__GOAL OF THE EXERCISE__:
Wherever the listing holds a picture, leave it out, and copy the remainder exactly.

__________

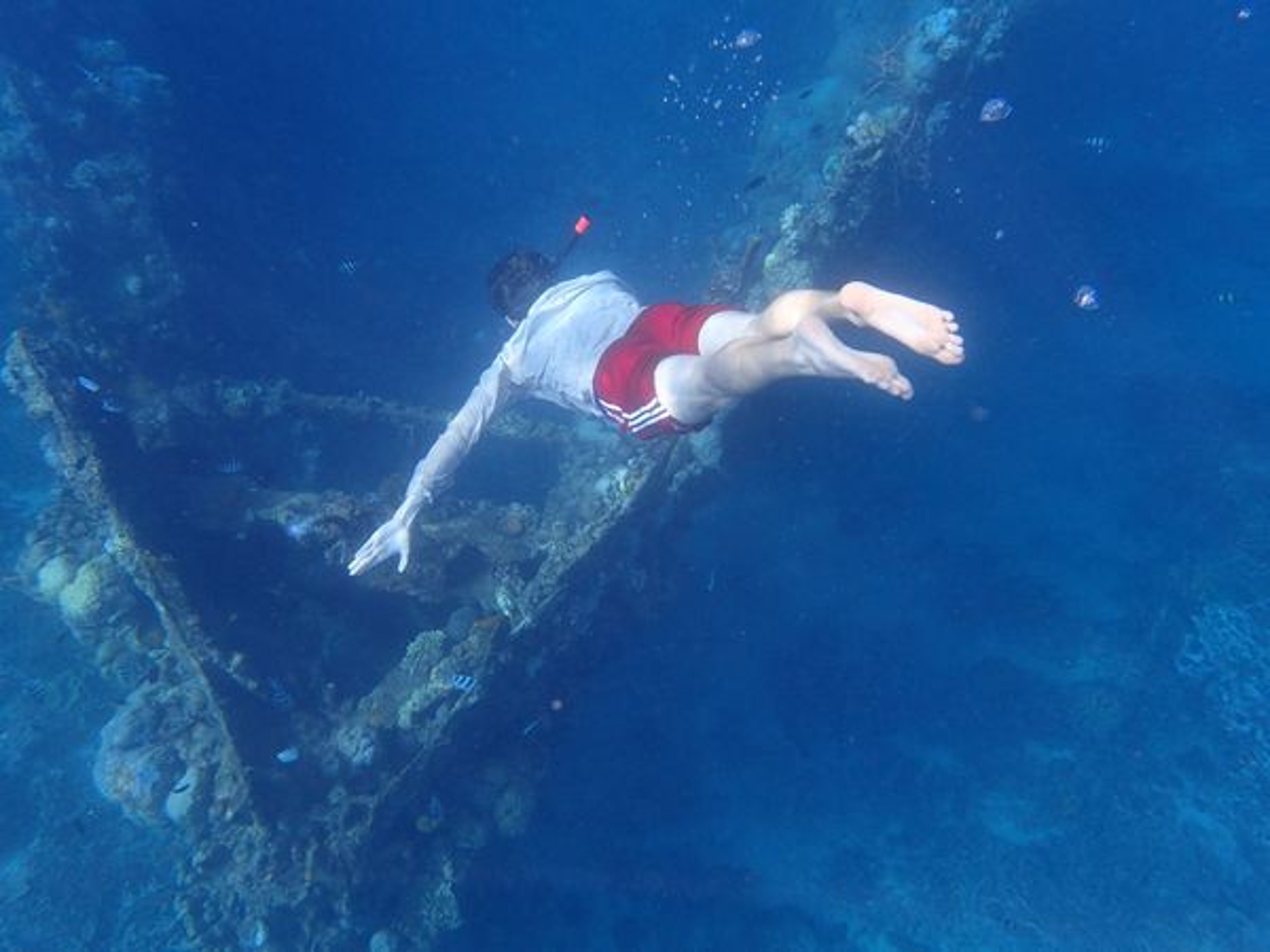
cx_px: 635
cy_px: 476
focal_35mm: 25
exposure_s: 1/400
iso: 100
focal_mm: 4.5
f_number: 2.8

__________

__OUTPUT__:
cx_px: 635
cy_px: 476
focal_35mm: 25
exposure_s: 1/400
iso: 100
focal_mm: 4.5
f_number: 2.8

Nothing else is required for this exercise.